The OIG determined that the proposed arrangement was reasonable and posed minimal risk of fraud and abuse
OIG analysis determined that the proposed arrangement would present a sufficiently low risk of fraud and abuse and was unlikely to result in overuse of services and increased costs to the federal care program health for the following reasons:
- The proposed arrangement seemed like a reasonable way to promote enrollment, particularly when a portion of participating beneficiaries would not have the potential to receive therapeutic benefit during the study. The cost-sharing grants offered would help facilitate sufficient study enrollment that would otherwise be impeded due to a participant’s financial constraints. Cost-sharing grants would also encourage completion of the entire course of the study because required follow-up clinical visits, in the absence of a grant, would require recipients to pay. By removing this financial barrier, the study was able to achieve accurate results and reduced the likelihood that recipients would not complete the study in its entirety.
- The proposed arrangement would present a low risk of overuse or inappropriate use of items and services paid for by Medicare. The proposed arrangement included various guardrails that mitigate the risk of inappropriate use or inappropriate cost increases, and the manufacturer has certified that it will not advertise the availability of cost-sharing subsidies. These safeguards included that recipients had to meet the enrollment criteria set out in the study and execute an informed consent agreement, investigators had to follow the study protocol, and were subject to IRB oversight. and study enrollment was capped at 260 subjects. In addition, CMS approval of the study meant that the study met criteria to ensure appropriate patient protection and that the study design was appropriate to answer questions important to the Medicare program and its beneficiaries.
- The proposed arrangement stood out from problematic bootstrapping arrangements, such as those in which manufacturers initially offer subsidies to lock in future use of a reimbursable item or service. Although beneficiaries participating in the study may continue to receive therapy-related follow-up services, the manufacturer is unable to financially benefit from these follow-up services. The manufacturer has indicated that the therapy is intended to be a one-time treatment and that it does not anticipate future use of the therapy or its other products by study participants.
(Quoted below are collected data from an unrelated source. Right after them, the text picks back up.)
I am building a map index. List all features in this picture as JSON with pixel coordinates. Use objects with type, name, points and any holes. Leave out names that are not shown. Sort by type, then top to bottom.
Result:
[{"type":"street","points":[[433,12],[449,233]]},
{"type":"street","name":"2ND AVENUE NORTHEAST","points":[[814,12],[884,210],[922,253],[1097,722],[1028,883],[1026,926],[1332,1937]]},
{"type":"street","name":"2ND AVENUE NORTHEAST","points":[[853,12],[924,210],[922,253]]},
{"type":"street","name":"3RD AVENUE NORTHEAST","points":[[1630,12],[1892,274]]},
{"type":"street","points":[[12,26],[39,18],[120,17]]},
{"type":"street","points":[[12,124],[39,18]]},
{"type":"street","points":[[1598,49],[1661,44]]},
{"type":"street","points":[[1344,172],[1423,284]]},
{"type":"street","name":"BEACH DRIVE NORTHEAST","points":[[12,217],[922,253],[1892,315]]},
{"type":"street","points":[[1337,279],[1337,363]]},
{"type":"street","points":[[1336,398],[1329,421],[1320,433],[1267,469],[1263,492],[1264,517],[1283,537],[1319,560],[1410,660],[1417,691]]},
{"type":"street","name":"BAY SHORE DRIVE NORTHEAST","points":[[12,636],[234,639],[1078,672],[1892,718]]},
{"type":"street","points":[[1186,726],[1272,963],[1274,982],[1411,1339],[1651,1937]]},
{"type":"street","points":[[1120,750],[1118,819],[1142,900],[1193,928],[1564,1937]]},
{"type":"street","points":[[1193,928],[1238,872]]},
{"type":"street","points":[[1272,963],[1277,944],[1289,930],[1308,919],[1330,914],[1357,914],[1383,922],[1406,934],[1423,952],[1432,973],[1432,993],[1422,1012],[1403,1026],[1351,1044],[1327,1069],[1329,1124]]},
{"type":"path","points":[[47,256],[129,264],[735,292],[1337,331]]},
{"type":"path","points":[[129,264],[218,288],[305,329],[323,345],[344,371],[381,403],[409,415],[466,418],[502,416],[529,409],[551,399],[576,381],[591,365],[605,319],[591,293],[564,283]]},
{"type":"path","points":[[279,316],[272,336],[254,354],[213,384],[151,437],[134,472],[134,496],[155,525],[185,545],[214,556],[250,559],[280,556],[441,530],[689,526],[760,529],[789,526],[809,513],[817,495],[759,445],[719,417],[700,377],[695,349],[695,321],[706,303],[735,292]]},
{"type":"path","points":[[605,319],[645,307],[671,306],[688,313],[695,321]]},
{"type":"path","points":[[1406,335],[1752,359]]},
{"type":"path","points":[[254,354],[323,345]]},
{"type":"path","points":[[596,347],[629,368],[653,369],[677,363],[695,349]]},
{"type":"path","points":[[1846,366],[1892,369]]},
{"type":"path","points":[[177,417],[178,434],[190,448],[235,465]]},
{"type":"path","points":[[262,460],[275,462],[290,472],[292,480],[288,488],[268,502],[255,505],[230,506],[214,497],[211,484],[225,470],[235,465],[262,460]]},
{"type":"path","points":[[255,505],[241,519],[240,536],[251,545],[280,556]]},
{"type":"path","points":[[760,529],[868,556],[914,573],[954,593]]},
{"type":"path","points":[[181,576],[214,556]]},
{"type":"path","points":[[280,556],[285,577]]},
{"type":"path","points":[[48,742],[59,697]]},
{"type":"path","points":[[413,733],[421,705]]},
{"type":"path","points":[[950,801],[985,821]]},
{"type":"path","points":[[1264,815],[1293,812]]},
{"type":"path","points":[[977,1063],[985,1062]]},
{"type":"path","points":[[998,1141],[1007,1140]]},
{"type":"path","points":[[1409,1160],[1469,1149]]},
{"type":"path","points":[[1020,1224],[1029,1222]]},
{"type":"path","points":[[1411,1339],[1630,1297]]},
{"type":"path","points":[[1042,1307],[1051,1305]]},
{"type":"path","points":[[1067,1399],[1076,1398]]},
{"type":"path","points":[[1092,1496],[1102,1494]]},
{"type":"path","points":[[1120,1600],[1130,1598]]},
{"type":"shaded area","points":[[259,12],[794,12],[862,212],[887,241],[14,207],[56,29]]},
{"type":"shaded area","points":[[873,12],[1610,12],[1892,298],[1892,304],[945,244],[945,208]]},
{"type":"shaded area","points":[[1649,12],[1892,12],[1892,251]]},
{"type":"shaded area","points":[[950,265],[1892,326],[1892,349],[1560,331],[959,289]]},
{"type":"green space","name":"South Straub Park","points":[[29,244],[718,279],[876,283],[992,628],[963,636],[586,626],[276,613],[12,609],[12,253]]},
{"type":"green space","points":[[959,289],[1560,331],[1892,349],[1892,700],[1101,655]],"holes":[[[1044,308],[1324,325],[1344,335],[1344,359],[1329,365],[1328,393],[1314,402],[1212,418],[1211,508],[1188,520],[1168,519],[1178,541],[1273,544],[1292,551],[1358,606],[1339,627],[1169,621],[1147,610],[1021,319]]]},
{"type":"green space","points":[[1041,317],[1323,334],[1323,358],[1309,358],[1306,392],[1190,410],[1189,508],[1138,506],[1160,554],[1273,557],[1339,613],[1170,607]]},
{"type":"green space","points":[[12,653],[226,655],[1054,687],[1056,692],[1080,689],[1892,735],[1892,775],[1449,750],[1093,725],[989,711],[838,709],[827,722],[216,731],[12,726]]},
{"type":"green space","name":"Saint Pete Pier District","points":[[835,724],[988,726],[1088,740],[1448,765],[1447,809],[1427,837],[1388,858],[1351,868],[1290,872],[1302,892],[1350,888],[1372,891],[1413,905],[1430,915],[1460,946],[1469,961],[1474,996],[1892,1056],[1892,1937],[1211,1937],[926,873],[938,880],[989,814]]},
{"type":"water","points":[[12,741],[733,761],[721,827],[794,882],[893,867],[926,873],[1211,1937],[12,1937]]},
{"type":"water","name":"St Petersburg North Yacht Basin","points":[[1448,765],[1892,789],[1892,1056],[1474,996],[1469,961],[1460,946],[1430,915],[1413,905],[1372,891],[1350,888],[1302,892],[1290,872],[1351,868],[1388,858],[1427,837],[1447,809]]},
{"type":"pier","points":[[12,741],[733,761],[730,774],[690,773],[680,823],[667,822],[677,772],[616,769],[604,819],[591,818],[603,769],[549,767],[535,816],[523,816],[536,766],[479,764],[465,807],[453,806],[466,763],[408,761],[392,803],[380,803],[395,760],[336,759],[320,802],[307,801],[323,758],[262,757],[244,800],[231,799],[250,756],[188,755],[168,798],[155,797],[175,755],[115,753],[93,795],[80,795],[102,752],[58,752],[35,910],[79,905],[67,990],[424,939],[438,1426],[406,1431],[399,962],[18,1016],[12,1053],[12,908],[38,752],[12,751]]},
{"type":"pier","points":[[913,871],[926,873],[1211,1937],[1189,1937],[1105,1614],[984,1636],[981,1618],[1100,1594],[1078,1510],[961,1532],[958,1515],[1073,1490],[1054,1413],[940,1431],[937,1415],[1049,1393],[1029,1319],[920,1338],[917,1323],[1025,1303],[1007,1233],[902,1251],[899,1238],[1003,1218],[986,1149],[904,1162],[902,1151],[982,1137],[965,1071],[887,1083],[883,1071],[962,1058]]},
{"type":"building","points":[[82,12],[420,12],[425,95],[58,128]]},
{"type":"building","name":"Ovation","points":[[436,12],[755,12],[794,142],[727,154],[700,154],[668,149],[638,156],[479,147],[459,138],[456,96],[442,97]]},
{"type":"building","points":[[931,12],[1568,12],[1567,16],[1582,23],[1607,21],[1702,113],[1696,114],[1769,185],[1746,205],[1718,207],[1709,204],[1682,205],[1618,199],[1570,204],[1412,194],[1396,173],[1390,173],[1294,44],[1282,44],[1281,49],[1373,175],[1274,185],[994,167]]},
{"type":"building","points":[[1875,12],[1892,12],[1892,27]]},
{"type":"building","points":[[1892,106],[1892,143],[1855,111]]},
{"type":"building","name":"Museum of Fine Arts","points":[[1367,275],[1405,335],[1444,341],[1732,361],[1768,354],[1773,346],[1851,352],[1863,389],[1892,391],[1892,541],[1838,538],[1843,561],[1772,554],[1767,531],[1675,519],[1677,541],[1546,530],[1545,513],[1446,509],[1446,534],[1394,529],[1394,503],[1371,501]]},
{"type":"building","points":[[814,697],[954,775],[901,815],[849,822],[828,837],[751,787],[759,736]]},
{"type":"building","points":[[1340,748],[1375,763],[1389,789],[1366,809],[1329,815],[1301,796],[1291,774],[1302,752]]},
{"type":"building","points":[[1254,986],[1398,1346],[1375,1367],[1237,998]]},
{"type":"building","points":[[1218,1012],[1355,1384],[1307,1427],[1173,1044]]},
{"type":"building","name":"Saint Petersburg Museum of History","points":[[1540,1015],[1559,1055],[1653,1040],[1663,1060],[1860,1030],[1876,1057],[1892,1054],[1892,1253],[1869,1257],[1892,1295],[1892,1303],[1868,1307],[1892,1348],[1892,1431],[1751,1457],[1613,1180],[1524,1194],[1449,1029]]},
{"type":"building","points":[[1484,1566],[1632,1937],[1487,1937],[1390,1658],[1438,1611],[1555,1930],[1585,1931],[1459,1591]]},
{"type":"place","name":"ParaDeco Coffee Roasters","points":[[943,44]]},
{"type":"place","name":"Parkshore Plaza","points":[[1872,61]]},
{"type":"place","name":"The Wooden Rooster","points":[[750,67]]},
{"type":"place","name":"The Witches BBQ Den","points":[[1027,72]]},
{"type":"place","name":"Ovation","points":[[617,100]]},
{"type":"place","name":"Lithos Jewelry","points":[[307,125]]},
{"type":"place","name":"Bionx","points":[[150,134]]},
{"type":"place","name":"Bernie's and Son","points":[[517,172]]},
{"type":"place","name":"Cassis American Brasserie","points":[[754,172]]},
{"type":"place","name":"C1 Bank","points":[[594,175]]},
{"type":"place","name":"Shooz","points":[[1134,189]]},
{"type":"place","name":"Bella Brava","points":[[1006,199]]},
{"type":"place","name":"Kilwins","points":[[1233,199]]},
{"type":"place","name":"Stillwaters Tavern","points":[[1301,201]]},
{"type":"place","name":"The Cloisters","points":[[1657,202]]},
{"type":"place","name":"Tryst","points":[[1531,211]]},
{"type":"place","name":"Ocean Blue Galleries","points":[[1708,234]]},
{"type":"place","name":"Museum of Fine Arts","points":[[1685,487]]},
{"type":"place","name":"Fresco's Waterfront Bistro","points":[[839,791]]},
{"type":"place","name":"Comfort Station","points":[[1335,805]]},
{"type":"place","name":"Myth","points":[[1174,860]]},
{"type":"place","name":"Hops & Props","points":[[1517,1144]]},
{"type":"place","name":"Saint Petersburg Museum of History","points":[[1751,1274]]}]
Health Industry Washington Watch previously covered an advisory opinion issued by the OIG on February 4, 2022 involving the approval of a similar agreement involving a bequest to a nonprofit hospital to reduce costs for pediatric patients. Although the OIG has authorized this proposed arrangement, there can be no assurance that similarly structured cost grants would be immune from administrative penalties. Nonetheless, the analysis of the arrangement described in this latest advisory opinion sheds some light on how similar future arrangements are likely to be reviewed and analyzed by the OIG.